**Aim A**
Repeat word for word the passage of the chapter introduction below that begins with the words containing "Welcome to Chapter" and ends with "Andrews, and more.".
**Aim B**
In the chapter introduction below, whose oral history archives does The Seeds of Something Different bring voices together from?

=== Page extract ===

Welcome to Chapter 6 of The Seeds of Something Different, a recent publication bringing together multiple voices from the oral history archives of UCSC, beginning with the history of the land and the early peoples through to the 2016 national election. Chapter 6 brings you the earliest conceptions of Crown College in the words of Dean McHenry, Kenneth Thimann, Ed Landesman, Jean Langenheim, Michael Nauenberg, Burney Le Boeuf, Gary Griggs, Robert Adams, Frank Andrews, and more.

For more information on The Seeds of Something Different, including how to order your own copy, see https://guides.library.ucsc.edu/speccoll/seeds


 

Chapter 6
“Amazing People Would Appear”

=== Provided information ===

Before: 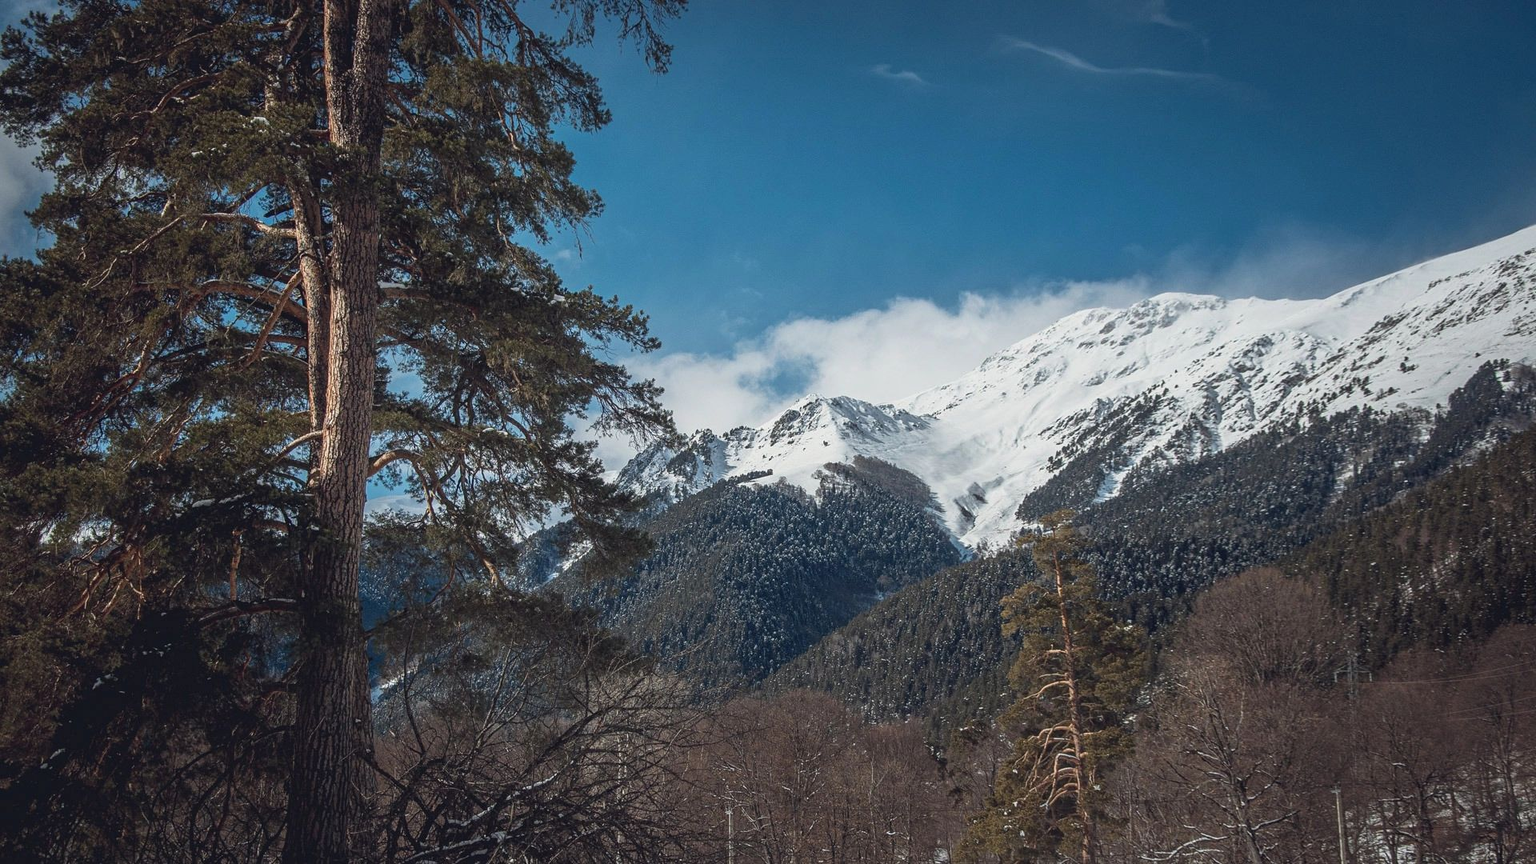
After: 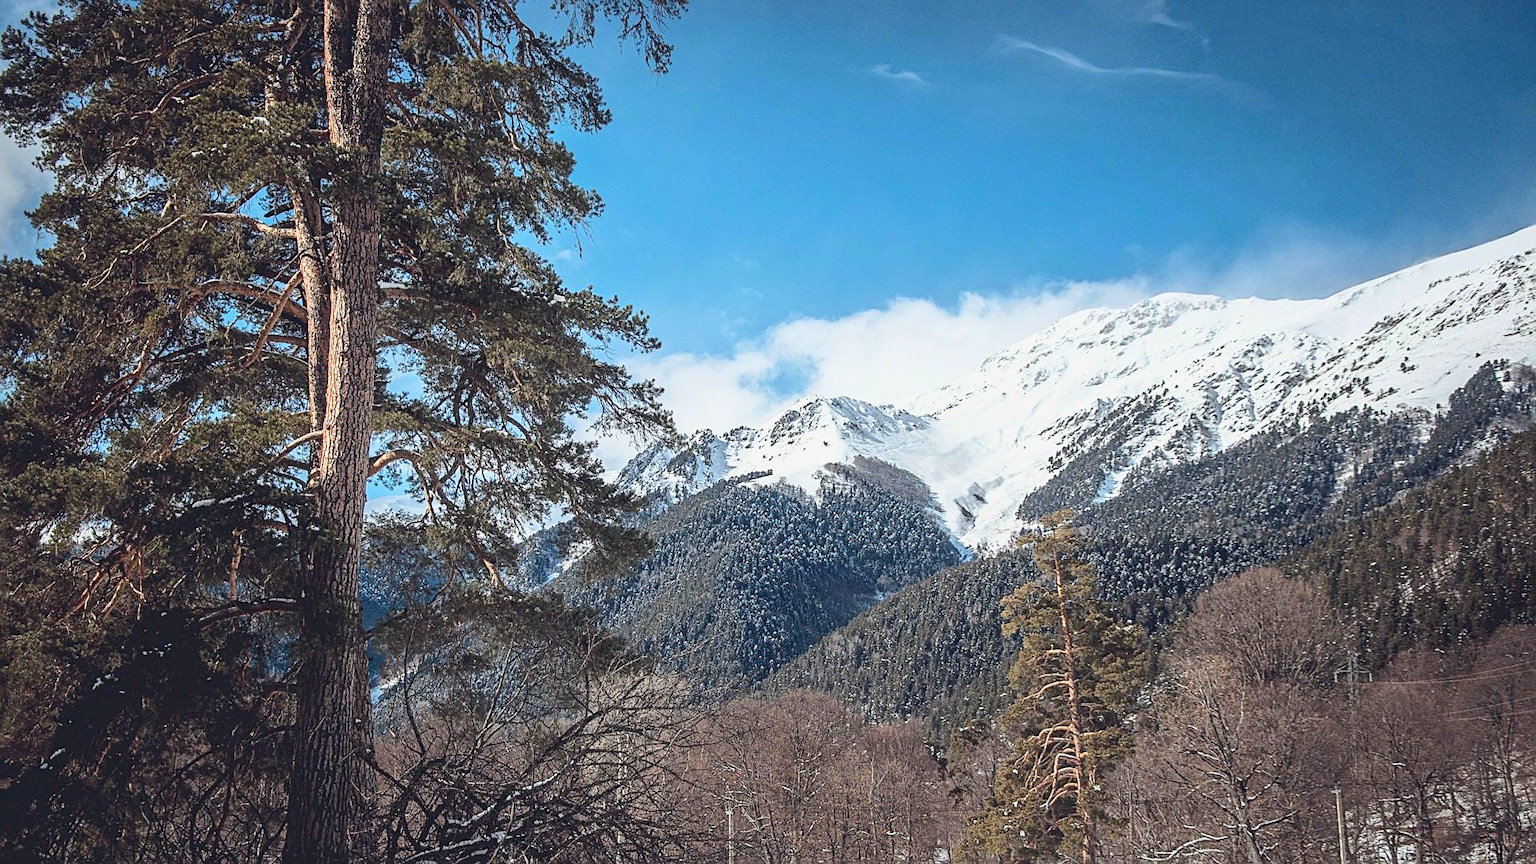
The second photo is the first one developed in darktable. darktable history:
base curve: curves: ch0 [(0, 0) (0.025, 0.046) (0.112, 0.277) (0.467, 0.74) (0.814, 0.929) (1, 0.942)]
sharpen: on, module defaults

===

**Written answer A**
Welcome to Chapter 6 of The Seeds of Something Different, a recent publication bringing together multiple voices from the oral history archives of UCSC, beginning with the history of the land and the early peoples through to the 2016 national election. Chapter 6 brings you the earliest conceptions of Crown College in the words of Dean McHenry, Kenneth Thimann, Ed Landesman, Jean Langenheim, Michael Nauenberg, Burney Le Boeuf, Gary Griggs, Robert Adams, Frank Andrews, and more.

**Written answer B**
The oral history archives of UCSC.